US sanctions policy hurts ordinary people on all sides of dispute

By Haider Rizvi Source:Global Times Published: 2013-5-21 20:23:01

 

Illustration: Liu Rui/GT
Illustration: Liu Rui/GT

 

Nadeem Mirza is not from Iran, nor does he have anything to do with Tehran's alleged plans to develop a nuclear bomb. But he is suffering a huge financial loss due to US sanctions.

"Oriental rugs have been in the US for more than 100 years," says Mirza, 51, a Pakistani businessman who specializes in repairing antique Central Asian rugs for affluent Americans.

Last year, he lost hundreds of thousands of dollars because the US authorities refused to release the shipment of old carpets that he had repaired in Pakistan for his clients in northeastern US.

"It took me 20 years to build credibility in this business, but it seems I am going to be one more addition to the 27 million unemployed US citizens," Mirza told me in a tone filled with frustration and anger.

Mirza says he has suffered a lot from sanctions. But he is not the only one. In fact, there are tens of thousands of small business owners in and outside Iran who have lost their livelihood as a result of US trade embargo.

The US sanctions are meant to press Tehran to halt its nuclear program suspected of nuclear weapon manufacturing, but they have failed to bring about any change in Tehran's policy.

Iran, for its part, has consistently held that, as a signatory to the United Nations Treaty on the Non-Proliferation of Nuclear Weapons (NPT), it has a legitimate right to produce nuclear energy and thus it would not abandon its nuclear projects.

Like Iran, North Korea is also facing a tough regime of sanctions aimed at reversing its nuclear program.

Though condemned by the international community in recent weeks for conducting nuclear weapon tests, North Korea seems to be in no mood to bow down to the US and its allies. Why?

North Korea has a long history of struggle against foreign occupation. So does Iran, a nation which abhors foreign dictates and takes pride in being one of the cradles of world civilization.

In both cases, it should be no surprise that these nations are obsessed with what some scholars of world history might describe as "national pride" and "collective self-esteem."

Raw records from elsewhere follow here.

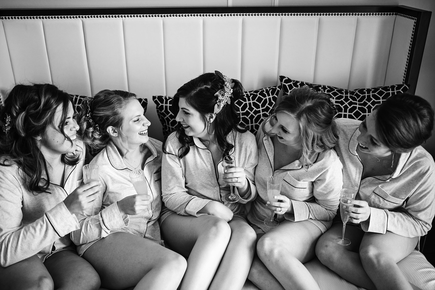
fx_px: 423
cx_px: 218
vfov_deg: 37.9
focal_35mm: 35
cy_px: 145
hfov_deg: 54.4
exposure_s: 1/320
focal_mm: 35
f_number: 1.8
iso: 250
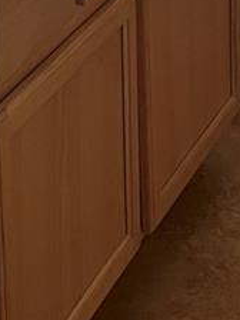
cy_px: -250
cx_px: -189
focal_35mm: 139
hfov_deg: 10.1
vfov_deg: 12.9
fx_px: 1285
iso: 80
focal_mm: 5.1
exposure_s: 1/60
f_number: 1.6
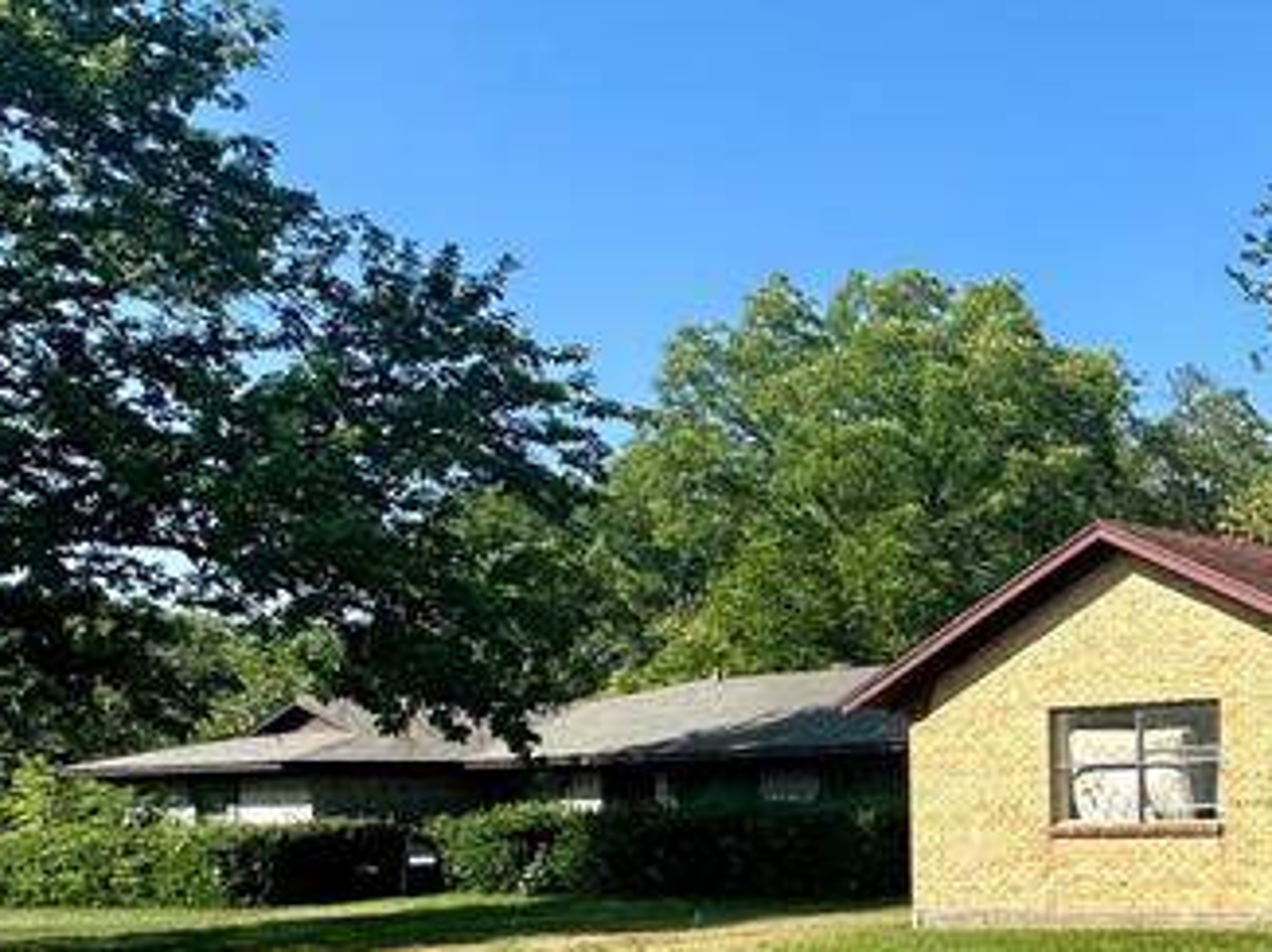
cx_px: 1881
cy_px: 769
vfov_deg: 31.9
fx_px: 1616
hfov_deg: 28.7
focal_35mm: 44
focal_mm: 2.22
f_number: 2.2
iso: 50
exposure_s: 1/1335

It seems that Washington is either unwilling or unable to understand that it need not take punitive measures against these countries and its other perceived adversaries, but instead rely on diplomatic means to settle disputes.

Nevertheless, those obsessed with the notion that sanctions could subdue other nations don't seem to understand that history and memory in many parts of the world play a significant role in shaping a political mind-set that might be more focused on collective self-esteem than economic concerns.

If Iran is trying to develop a nuclear bomb for real, it must be condemned. But the US has never imposed sanctions against India, Pakistan, and Israel, which remain outside the fold of the NPT while possessing dozens, or perhaps hundreds, of nuclear weapons.

These three countries have no fear of sanctions because they are close economic and military partners of the US. And Cuba, a small island nation that has no nuclear weapons, has had sanctions imposed by the US for well over half a century to no effect.

On the other hand, many in the US believe the sanction policy is simply absurd because it hurts working people at home and abroad.

"There is little empirical evidence that sanctions can achieve ambitious foreign policy goals," argues Robert Pape, a US political scientist who has done extensive research on the impact of sanctions.

He thinks that in most cases sanctions are used by policymakers "to rescue their own prestige or their state's international reputation and rhetoric to […] demonize the target regime."

He calls it the "American way of war," which "democratic leaders may sometimes adopt in order to give peace a chance and thus disarm criticism of the use of force later."

Mirza cannot stomach any more. "What is going on? Who is going to benefit from this kind of policy?" he asks.

The Iranian rugs he took from the US and brought back from Pakistan were confiscated by the authorities for months.

"It's just going to hit the US citizens. We are just shooting our own feet without aiming properly," he says.